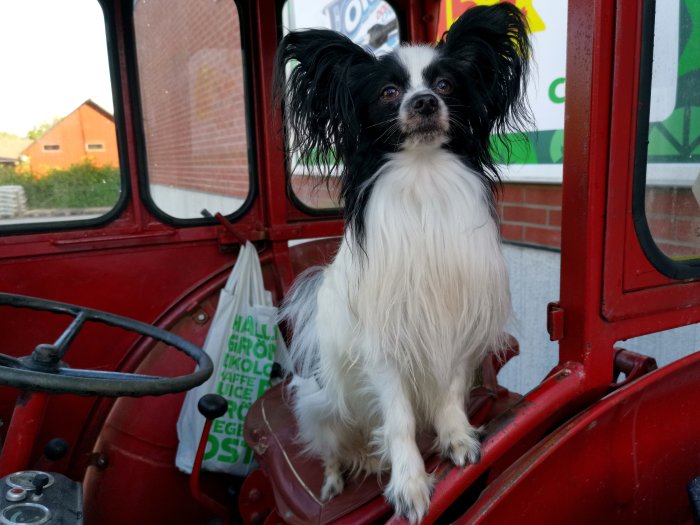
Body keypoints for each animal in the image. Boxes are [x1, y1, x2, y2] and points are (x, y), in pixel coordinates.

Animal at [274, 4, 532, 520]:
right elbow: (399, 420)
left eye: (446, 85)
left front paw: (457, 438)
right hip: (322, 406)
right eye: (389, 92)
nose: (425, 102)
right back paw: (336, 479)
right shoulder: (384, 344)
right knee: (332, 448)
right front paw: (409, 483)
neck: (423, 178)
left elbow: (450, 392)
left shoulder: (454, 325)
• • • • • • •
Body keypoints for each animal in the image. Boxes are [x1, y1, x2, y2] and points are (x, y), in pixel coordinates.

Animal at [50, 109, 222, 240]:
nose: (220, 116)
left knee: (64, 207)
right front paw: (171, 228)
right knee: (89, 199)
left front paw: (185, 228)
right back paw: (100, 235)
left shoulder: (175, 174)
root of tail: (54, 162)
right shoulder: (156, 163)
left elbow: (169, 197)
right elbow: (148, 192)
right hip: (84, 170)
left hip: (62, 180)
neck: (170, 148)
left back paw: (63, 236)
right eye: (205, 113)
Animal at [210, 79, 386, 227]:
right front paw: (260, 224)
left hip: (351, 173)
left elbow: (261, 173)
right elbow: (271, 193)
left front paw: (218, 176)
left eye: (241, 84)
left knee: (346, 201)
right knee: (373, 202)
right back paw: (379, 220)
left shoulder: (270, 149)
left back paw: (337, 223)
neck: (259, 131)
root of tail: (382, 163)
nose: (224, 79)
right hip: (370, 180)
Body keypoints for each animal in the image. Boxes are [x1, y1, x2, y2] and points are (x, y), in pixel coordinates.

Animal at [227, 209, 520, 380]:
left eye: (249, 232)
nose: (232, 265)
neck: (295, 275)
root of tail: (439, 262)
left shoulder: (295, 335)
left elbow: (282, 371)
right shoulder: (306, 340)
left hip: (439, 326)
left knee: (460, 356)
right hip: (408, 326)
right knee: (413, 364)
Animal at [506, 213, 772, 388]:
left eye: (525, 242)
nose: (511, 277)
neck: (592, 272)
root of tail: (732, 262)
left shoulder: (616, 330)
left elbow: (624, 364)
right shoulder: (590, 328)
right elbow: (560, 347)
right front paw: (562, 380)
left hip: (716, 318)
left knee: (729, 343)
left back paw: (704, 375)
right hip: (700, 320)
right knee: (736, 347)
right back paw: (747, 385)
• • • • • • •
_Your objective:_ Please go through the data above and copy each line containing the word "back".

_Answer to this task:_
right back paw: (336, 479)
right back paw: (100, 235)
left back paw: (63, 236)
right back paw: (379, 220)
left back paw: (337, 223)
left back paw: (704, 375)
right back paw: (747, 385)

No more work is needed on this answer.